Hunt had difficulty finding quality men at Mackinaw and St. Louis, finding most to be "drinking in the morning, drunk at noon and dead drunk at night."[2] Having finally assembled a party, Hunt arrived at Nodaway, Missouri, on November 16, 1810, and settled into winter quarters. They departed April 22, 1811.

When the party encountered the Snake River, they abandoned their horses and attempted to travel downstream. After nine days of successful travel they lost a man and two canoes in the rapids, and reconsidered their plan. They divided into four parties, and took different routes to approach the mouth of the Columbia.[2]

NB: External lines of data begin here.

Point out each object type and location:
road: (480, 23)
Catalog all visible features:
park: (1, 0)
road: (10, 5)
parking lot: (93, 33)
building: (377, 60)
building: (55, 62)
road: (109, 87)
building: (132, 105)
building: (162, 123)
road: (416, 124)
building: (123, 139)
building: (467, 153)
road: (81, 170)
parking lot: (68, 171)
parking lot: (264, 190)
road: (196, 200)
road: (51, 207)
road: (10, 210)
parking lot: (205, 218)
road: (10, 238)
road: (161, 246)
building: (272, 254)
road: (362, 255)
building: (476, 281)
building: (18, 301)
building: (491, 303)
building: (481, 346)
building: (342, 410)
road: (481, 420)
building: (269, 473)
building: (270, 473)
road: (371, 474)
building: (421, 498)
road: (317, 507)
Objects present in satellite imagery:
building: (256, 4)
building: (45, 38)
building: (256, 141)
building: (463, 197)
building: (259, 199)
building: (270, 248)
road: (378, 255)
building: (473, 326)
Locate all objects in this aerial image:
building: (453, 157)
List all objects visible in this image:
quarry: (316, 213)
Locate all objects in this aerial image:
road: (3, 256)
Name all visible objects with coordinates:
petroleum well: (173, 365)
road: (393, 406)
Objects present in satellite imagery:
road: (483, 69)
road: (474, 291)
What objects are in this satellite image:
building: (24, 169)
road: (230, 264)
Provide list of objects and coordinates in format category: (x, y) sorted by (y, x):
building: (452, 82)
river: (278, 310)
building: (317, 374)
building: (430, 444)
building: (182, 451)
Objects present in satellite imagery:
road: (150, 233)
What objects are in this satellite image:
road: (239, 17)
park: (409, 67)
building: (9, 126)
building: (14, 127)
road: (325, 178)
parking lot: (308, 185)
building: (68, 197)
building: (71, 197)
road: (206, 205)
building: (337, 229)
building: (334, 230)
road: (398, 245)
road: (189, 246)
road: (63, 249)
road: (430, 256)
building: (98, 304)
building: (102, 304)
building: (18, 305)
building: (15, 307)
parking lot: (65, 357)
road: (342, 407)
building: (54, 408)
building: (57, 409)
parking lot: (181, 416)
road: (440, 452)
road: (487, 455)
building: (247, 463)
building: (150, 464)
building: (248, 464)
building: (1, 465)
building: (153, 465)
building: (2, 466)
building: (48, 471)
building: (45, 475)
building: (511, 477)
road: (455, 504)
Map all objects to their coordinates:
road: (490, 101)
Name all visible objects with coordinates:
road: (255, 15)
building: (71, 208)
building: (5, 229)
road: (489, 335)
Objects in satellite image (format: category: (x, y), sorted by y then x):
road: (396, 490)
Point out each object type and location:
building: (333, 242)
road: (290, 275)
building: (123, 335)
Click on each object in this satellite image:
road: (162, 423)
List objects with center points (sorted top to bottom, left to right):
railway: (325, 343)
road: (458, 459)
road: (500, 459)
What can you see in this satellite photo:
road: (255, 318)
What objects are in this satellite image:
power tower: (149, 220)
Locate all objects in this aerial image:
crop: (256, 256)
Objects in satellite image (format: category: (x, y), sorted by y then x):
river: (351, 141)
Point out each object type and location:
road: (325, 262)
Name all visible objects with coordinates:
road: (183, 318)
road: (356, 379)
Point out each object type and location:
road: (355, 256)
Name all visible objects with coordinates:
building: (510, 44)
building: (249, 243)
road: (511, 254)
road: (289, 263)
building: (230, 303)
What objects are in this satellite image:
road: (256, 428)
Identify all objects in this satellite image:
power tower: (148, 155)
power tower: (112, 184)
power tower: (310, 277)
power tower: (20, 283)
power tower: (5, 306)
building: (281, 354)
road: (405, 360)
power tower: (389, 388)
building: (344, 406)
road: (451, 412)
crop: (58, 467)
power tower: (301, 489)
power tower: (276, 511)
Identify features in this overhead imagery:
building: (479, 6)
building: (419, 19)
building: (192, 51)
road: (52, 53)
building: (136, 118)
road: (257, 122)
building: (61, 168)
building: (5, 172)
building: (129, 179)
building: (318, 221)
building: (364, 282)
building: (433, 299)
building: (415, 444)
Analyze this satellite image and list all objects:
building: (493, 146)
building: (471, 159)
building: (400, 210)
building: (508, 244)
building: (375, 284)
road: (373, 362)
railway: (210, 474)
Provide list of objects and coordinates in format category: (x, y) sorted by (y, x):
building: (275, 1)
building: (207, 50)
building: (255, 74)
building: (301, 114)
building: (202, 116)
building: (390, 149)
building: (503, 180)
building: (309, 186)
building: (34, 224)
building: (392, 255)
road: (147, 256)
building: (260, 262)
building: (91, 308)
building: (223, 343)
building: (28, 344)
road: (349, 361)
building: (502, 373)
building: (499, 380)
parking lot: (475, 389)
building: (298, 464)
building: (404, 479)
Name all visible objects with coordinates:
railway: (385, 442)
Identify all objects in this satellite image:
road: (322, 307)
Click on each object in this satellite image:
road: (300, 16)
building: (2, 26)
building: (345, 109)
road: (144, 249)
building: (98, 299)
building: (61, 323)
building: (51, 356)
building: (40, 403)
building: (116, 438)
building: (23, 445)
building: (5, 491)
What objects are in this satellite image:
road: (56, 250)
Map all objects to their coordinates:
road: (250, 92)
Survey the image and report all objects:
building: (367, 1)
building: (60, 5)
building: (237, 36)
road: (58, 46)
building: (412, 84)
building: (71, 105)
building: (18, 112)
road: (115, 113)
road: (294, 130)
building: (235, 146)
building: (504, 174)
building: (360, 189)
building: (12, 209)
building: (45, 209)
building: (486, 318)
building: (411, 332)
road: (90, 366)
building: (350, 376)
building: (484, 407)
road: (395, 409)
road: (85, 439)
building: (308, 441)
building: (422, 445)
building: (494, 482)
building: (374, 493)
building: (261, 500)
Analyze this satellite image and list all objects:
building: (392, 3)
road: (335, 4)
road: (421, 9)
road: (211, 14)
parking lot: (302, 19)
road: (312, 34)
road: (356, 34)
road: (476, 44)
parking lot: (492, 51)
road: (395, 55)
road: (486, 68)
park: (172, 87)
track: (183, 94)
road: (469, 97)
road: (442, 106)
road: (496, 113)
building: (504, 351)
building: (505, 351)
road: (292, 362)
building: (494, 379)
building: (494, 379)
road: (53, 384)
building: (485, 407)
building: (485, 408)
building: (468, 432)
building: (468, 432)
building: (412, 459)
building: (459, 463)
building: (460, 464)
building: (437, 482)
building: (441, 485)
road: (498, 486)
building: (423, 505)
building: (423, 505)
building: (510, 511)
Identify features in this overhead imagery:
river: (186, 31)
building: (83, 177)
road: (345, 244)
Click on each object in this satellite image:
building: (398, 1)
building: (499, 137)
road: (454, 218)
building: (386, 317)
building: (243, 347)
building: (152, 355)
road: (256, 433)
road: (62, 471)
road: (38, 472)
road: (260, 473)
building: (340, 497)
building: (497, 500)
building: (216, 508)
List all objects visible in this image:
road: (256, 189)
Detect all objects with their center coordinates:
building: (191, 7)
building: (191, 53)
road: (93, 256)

The trip from Missouri to the future site of Astoria, Oregon took 340 days.[2] According to his own account, Hunt traveled 2,073 miles (3,336 km) from a village of the Aricaras, in present-day South Dakota, to the end of the journey.[3]

A return expedition was led by Robert Stuart, who discovered the South Pass, a key feature of the soon-to-be-established Oregon Trail.[1]

Hunt's expedition is one of many scenes depicted on the Astoria Column,[4] and his name is inscribed in a frieze in the Oregon State Senate chamber of the Oregon State Capitol.

Historical records refer to Hunt both as "William"[2][5] and as "Wilson."[6][7]